SAC Courses, NHIOP Events to Commemorate The 50th Anniversary of President Kennedy’s Assassination
November 22 of this year will mark the 50th anniversary of President Kennedy’s assassination. Given the monumental significance of the event, the response both campus and nationwide is sure to be of a sincere and reflective nature.
John Fitzgerald Kennedy, the 35th President of the United States, was assassinated on Friday, November 22, 1963, in Dealey Plaza, Dallas, Texas. Kennedy was fatally shot by a sniper while traveling with his wife Jacqueline in a presidential motorcade. Kennedy’s assassination continues to be a subject of widespread debate and a tragic crisis in the nation’s history.
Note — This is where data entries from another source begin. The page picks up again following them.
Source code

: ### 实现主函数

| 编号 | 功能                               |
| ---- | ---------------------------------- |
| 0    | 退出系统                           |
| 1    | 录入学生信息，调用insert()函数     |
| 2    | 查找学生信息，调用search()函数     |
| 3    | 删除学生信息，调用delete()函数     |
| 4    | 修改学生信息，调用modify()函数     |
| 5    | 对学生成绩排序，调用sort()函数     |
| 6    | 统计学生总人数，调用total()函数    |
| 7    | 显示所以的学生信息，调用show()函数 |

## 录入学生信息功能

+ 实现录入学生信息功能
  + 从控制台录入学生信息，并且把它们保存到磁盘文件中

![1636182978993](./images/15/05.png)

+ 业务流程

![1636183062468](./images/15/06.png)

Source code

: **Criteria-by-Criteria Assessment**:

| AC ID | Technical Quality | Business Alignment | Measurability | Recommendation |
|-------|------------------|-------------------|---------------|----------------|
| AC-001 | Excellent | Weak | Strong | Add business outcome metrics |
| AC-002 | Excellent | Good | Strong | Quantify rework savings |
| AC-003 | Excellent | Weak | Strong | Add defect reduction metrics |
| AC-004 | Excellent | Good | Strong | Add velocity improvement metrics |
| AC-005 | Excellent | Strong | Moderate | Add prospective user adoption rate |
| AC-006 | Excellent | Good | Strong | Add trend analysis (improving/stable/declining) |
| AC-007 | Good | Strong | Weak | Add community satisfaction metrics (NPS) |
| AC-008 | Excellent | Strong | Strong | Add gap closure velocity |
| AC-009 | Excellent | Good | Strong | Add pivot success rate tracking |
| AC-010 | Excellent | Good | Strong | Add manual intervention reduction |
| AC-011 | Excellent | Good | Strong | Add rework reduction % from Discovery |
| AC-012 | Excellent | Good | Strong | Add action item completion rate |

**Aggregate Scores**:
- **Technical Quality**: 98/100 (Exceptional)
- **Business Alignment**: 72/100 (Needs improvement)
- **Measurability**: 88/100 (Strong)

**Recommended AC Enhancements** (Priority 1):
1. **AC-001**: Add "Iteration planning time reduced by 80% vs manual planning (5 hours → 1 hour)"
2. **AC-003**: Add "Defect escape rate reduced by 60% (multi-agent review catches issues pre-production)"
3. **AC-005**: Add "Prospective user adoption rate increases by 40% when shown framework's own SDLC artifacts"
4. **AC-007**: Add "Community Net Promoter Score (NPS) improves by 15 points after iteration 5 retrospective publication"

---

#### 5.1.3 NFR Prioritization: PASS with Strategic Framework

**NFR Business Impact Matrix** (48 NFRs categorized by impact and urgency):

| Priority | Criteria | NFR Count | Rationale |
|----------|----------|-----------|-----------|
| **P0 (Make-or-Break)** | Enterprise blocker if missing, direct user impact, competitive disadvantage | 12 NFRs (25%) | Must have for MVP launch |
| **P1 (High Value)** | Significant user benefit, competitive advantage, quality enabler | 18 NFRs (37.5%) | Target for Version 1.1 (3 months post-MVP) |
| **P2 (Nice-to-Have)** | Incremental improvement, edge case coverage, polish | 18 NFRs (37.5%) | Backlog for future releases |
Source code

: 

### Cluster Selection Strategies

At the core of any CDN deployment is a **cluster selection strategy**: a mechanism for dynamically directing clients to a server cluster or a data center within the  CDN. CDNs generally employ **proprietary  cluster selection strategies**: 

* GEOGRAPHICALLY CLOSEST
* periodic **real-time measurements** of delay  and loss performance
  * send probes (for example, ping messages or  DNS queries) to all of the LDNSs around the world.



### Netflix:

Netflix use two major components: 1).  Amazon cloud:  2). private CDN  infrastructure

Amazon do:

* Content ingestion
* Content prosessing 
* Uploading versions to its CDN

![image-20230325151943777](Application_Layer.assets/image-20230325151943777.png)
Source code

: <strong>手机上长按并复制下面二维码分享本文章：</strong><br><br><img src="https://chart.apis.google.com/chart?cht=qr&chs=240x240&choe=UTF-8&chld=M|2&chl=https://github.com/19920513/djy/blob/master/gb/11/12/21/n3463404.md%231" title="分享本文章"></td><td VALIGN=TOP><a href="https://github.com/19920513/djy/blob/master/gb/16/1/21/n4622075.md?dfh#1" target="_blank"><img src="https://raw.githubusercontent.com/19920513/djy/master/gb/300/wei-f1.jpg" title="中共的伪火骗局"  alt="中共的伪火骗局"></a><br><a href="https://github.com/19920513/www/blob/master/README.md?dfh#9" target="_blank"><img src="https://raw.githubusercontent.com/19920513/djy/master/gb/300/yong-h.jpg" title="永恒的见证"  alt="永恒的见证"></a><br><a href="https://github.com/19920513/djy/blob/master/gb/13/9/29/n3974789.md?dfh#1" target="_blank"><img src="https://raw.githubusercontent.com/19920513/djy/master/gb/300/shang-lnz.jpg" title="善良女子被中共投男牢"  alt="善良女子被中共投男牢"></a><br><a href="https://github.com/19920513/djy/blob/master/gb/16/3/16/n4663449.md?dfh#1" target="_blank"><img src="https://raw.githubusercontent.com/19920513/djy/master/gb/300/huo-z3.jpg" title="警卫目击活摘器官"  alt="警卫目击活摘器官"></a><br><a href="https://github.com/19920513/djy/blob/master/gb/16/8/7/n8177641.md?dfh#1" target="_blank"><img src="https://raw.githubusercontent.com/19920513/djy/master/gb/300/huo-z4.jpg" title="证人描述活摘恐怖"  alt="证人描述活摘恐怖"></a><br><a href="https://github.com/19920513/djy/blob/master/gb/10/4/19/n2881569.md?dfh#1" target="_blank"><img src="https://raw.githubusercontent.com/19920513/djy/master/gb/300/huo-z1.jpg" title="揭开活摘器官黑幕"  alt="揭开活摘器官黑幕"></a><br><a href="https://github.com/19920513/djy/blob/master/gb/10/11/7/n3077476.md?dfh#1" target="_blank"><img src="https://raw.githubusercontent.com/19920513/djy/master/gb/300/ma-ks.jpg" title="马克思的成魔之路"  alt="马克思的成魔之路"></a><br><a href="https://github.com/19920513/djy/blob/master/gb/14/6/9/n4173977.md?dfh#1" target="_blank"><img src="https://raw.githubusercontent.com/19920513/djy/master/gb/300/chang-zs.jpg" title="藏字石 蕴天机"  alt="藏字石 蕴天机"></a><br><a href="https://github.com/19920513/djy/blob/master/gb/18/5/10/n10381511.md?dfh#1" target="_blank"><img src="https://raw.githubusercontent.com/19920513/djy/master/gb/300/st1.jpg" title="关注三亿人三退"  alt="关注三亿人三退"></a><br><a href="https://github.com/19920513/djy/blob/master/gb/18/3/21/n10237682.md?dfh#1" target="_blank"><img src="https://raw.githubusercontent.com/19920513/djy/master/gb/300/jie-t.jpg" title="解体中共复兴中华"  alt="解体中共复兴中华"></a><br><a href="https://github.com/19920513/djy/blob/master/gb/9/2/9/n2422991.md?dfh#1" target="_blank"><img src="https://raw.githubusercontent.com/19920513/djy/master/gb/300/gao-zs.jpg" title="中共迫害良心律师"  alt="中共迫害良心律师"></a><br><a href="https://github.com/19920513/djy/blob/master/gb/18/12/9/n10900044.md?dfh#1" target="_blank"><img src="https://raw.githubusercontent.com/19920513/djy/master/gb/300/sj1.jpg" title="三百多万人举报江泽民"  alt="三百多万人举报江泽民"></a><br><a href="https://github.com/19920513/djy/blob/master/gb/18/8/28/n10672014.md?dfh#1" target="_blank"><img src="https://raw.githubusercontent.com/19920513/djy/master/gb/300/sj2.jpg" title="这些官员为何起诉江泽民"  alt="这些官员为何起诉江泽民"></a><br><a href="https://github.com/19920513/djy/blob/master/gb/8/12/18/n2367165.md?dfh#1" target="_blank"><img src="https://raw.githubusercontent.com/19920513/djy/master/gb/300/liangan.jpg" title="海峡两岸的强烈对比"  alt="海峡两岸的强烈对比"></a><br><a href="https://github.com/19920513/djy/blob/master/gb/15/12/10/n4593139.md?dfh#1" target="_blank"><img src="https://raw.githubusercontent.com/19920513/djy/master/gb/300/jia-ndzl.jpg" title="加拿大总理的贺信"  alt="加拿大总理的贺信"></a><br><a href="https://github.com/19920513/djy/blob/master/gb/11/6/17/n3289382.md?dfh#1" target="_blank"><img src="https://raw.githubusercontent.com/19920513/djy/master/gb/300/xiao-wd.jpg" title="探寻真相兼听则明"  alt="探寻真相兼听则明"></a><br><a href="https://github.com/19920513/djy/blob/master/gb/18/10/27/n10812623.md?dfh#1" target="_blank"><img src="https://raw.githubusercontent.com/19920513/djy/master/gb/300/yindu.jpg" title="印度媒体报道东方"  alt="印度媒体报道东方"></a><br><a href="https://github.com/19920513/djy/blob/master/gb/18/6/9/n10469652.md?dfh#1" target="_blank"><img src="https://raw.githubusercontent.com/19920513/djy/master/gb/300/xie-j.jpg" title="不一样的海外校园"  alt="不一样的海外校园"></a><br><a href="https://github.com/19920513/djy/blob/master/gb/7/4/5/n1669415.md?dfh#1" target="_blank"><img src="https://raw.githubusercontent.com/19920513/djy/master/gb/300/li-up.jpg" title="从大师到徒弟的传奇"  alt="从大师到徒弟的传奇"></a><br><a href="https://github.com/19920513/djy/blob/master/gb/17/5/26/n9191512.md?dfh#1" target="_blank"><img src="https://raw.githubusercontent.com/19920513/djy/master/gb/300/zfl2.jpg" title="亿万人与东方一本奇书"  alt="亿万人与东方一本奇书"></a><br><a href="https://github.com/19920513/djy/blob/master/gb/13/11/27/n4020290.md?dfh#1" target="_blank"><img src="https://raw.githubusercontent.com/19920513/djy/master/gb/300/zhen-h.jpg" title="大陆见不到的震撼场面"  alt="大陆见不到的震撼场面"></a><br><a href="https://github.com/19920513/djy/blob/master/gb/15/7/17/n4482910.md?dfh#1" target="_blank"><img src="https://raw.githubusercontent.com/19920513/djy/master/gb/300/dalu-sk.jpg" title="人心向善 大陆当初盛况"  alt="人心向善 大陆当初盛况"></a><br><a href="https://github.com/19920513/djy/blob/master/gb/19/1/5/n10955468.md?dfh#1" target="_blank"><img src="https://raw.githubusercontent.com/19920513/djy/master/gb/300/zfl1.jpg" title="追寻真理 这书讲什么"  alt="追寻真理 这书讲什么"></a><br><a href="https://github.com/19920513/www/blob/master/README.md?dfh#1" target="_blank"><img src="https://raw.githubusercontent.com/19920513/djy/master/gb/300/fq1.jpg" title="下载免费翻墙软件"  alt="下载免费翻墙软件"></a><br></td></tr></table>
On Thursday, November 21, David Wrone, historian, author, and expert on the assassination of John F. Kennedy will present a talk, JFK Assassination 50 Years Later: Critical Issues as part of the JFK Assassination 50 Years Later: A Commemoration event series in the NHIOP auditorium at 7 P.M. Wrone, expert on the assassination of John F. Kennedy and former History professor at the University of Wisconsin at Stevens Point, has conducted 40 years of research on the assassination of John F. Kennedy. He is also author to many books including, The Assassination of John F. Kennedy: A Comprehensive Historical and Legal Bibliography, 1963-1979 (1980), Who’s the Savage: The Documentary History of the Mistreatment of the Native North Americans (1982) and The Zapruder Film: Reframing JFK’s Assassination (2003).
Additionally, in commemoration of the 50th anniversary of President’s Kennedy assassination, Saint Anselm College offered “JFK Assassination” as a special topics course by the Sociology Department. The course is taught by Professor Dennis MacDonald, PhD.
“It seemed like an appropriate time to reflect back on the meaning of that tragic event for American society and the world,” said MacDonald. “From a sociological point of view, I believe that it reveals a great deal about the functioning of our major institutions at a time of profound crisis. There has been and will continue to be a flood of movies, books, television programs and magazine articles on the event – most having little or nothing to do with reality.”
The course focuses on two major aspects that are of continuing significance. First, students examine the assertions of the Warren Commission in its report and then examine the evidence on which such conclusions were allegedly based. From this, students develop an understanding of the need for turning a critical eye toward official pronouncements.
The second area of continued significance is the institutional aspect of the event. Students examine how the institutions upon which we rely failed to respond effectively to the crisis that resulted from the assassination.
“I think that it is more appropriate and more useful to look at government and other institutions with a critical, perhaps even a skeptical, eye,” said MacDonald. “I hope the students come away from the study of this event with a critical, rather than a cynical, perspective.”
According to MacDonald, there are multiple lessons that students taking this course will benefit from acquiring.
“I hope that there will be a realization of the larger significance of this event,” said MacDonald. “It was not just a crime, not just a tragedy for the Kennedy family, and not just a subject to be nostalgic about. There is a larger context.”